Work to be completed: Could you return every line of the material below verbatim, without changing a single character?

Data shown:
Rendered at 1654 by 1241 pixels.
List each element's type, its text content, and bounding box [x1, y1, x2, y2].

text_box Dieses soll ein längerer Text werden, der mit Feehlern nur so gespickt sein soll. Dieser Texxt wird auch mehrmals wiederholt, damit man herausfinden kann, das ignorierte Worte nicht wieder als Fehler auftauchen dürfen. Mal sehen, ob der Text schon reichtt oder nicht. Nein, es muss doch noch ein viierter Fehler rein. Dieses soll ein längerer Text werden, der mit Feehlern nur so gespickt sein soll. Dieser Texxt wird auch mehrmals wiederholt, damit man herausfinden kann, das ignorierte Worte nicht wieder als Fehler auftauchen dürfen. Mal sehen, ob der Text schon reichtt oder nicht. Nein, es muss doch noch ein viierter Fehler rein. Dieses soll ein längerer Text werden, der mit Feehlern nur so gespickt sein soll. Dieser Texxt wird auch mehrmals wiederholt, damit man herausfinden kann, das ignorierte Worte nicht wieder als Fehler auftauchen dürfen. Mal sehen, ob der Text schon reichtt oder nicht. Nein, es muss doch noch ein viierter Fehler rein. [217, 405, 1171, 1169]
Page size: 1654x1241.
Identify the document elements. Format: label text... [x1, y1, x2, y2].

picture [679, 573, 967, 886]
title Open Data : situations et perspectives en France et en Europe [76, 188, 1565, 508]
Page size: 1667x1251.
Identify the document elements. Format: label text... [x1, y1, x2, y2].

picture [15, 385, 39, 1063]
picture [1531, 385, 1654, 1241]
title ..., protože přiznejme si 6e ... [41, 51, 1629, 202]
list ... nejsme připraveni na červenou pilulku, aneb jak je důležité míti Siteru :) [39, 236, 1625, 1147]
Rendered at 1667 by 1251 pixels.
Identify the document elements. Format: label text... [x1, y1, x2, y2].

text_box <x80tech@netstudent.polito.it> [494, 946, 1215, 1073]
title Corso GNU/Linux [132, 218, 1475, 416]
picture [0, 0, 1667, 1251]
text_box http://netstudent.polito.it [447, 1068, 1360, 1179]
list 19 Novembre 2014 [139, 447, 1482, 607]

Answer to the problem:
Rendered at 1654 by 1241 pixels.
List each element's type, its text content, and bounding box [x1, y1, x2, y2].

text_box Dieses soll ein längerer Text werden, der mit Feehlern nur so gespickt sein soll. Dieser Texxt wird auch mehrmals wiederholt, damit man herausfinden kann, das ignorierte Worte nicht wieder als Fehler auftauchen dürfen. Mal sehen, ob der Text schon reichtt oder nicht. Nein, es muss doch noch ein viierter Fehler rein. Dieses soll ein längerer Text werden, der mit Feehlern nur so gespickt sein soll. Dieser Texxt wird auch mehrmals wiederholt, damit man herausfinden kann, das ignorierte Worte nicht wieder als Fehler auftauchen dürfen. Mal sehen, ob der Text schon reichtt oder nicht. Nein, es muss doch noch ein viierter Fehler rein. Dieses soll ein längerer Text werden, der mit Feehlern nur so gespickt sein soll. Dieser Texxt wird auch mehrmals wiederholt, damit man herausfinden kann, das ignorierte Worte nicht wieder als Fehler auftauchen dürfen. Mal sehen, ob der Text schon reichtt oder nicht. Nein, es muss doch noch ein viierter Fehler rein. [217, 405, 1171, 1169]
Page size: 1654x1241.
Identify the document elements. Format: label text... [x1, y1, x2, y2].

picture [679, 573, 967, 886]
title Open Data : situations et perspectives en France et en Europe [76, 188, 1565, 508]
Page size: 1667x1251.
Identify the document elements. Format: label text... [x1, y1, x2, y2].

picture [15, 385, 39, 1063]
picture [1531, 385, 1654, 1241]
title ..., protože přiznejme si 6e ... [41, 51, 1629, 202]
list ... nejsme připraveni na červenou pilulku, aneb jak je důležité míti Siteru :) [39, 236, 1625, 1147]
Rendered at 1667 by 1251 pixels.
Identify the document elements. Format: label text... [x1, y1, x2, y2].

text_box <x80tech@netstudent.polito.it> [494, 946, 1215, 1073]
title Corso GNU/Linux [132, 218, 1475, 416]
picture [0, 0, 1667, 1251]
text_box http://netstudent.polito.it [447, 1068, 1360, 1179]
list 19 Novembre 2014 [139, 447, 1482, 607]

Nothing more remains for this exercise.